Thursday, August 29


  Aquilo que temos de mais importante são os nossos segredos. Não as histórias da nossa vida, mesmo as mais embaraçosas, mas aquelas coisas que gostaríamos que nunca ninguém usasse contra nós. E contudo damo-las de graça, à primeira pessoa mais ou menos próxima, mais ou menos íntima que se aproxime. Mesmo que mais tarde nos venhamos a arrepender, mesmo que então desejemos voltar atrás e conseguir calar o que soltámos, da próxima vez voltaremos a contá-lo, a contá-lo irreflectidamente, a um novo alguém de que também não podemos estar seguros.

  Porque é que insistimos em fazê-lo? Não se trata de uma pergunta vã, do género "porque amamos outra e outra vez" ou "porque confiamos", isso sabemos porque é: porque não pode ser de outra maneira, se queremos ser felizes. Mas e os nossos segredos, o que é que têm que ver com isso? A situação parece-se mais à de quando gostamos de alguém daquela forma especial, e nos atrevemos, e damos aquele passo extra em frente ("Ei, se eu tiver coragem de dizer que eu meio gosto de você"), para logo a seguir termos oportunidade de nos arrepender, de desejar nunca ter tido essa coragem, porque o objecto dos nossos afectos aproveitou a posição de superioridade que esse tipo de conhecimento dá para nos rebaixar.

  Acho que continuamos a contar porque é uma forma de reviver o que aconteceu, se foi bom; de maldizer tudo com ajuda extra, se foi mau.
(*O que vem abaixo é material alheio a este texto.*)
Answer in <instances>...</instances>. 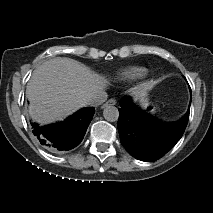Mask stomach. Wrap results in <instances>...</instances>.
Returning <instances> with one entry per match:
<instances>
[{"label":"stomach","instance_id":"stomach-1","mask_svg":"<svg viewBox=\"0 0 213 213\" xmlns=\"http://www.w3.org/2000/svg\"><path fill=\"white\" fill-rule=\"evenodd\" d=\"M142 105H144L145 108H147L149 105L145 102H142Z\"/></svg>","mask_w":213,"mask_h":213}]
</instances>
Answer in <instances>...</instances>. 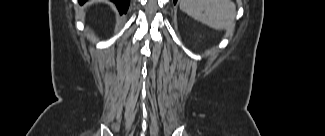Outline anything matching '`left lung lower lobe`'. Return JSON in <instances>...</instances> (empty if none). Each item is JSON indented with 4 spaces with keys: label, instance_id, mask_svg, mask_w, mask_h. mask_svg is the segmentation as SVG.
I'll return each mask as SVG.
<instances>
[{
    "label": "left lung lower lobe",
    "instance_id": "0a47b994",
    "mask_svg": "<svg viewBox=\"0 0 325 136\" xmlns=\"http://www.w3.org/2000/svg\"><path fill=\"white\" fill-rule=\"evenodd\" d=\"M177 2V0H174V4Z\"/></svg>",
    "mask_w": 325,
    "mask_h": 136
}]
</instances>
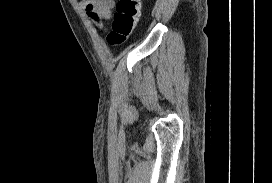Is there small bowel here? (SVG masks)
Wrapping results in <instances>:
<instances>
[{
    "label": "small bowel",
    "mask_w": 272,
    "mask_h": 183,
    "mask_svg": "<svg viewBox=\"0 0 272 183\" xmlns=\"http://www.w3.org/2000/svg\"><path fill=\"white\" fill-rule=\"evenodd\" d=\"M83 3L88 17L95 22L109 19L115 6L114 0H83ZM99 25L101 26V23Z\"/></svg>",
    "instance_id": "small-bowel-1"
}]
</instances>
Porque recontar é uma forma de recomeçar, e podemos embelezar um bocadinho os factos, aquilo que parecia tão preto já se aproxima do cinzento, nós já não fomos tão cruéis como parecia à primeira vista, e temos oportunidade de nos ouvir sobre o que aconteceu e de aprender, porque percebemos melhor, porque nos conhecemos melhor. Também acho que contamos por amor, a maior parte das vezes; por despeito (queremos fazer o ouvinte sofrer, sentir ciúmes), pelo egoísmo de nos sentirmos aliviados e de novo a actuar dentro da legalidade, ou simplesmente por orgulho, para nos fazermos maiores ou porque se não contarmos a ninguém é como se não tivesse acontecido. E esquecemo-nos dos danos que podemos causar com o nosso conto, as amizades futuras que não vão sobreviver àquela revelação, os amores que nos vão deixar porque não aguentam ter de viver com toda essa informação obscura e visceral.

  E tudo porque não fomos capazes de guardar aquele segredo sobre nós mesmos. Auto-cusculhas, somos os nossos piores inimigos.